• Records to use:
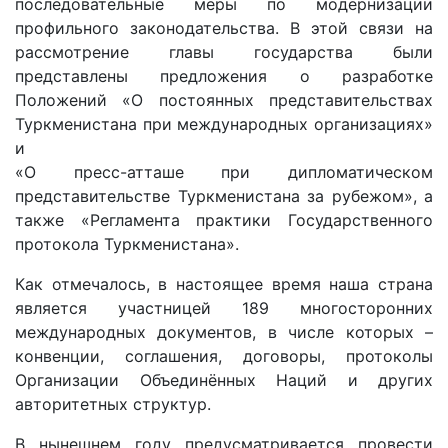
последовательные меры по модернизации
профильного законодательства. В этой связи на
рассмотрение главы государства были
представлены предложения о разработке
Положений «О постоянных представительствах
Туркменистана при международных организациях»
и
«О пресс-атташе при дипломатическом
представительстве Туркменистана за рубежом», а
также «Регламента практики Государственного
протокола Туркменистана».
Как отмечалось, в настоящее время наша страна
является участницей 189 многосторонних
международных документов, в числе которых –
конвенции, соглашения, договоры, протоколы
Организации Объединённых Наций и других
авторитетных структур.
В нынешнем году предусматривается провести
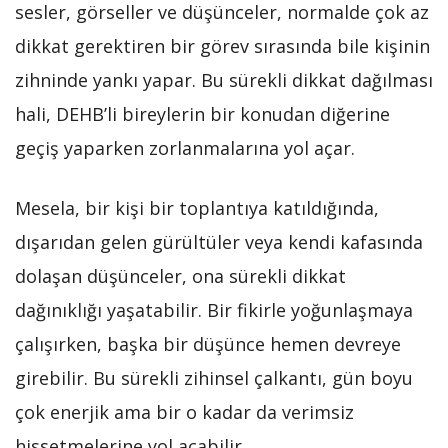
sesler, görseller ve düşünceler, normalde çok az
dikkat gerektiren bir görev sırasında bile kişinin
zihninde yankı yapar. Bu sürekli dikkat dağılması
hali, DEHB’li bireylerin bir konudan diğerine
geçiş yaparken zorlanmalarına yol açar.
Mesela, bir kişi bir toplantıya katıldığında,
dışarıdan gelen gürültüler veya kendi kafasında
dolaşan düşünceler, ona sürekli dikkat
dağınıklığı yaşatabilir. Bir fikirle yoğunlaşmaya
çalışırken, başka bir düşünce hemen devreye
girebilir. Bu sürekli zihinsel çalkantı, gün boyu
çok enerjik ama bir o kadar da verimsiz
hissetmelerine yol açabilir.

...

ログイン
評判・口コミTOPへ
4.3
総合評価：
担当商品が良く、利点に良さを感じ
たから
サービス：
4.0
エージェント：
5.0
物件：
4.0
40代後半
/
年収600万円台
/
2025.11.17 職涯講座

• Exercise: Scan the data for lines containing "dikkat" and copy all of them.

• Result below:
dikkat gerektiren bir görev sırasında bile kişinin
zihninde yankı yapar. Bu sürekli dikkat dağılması
dolaşan düşünceler, ona sürekli dikkat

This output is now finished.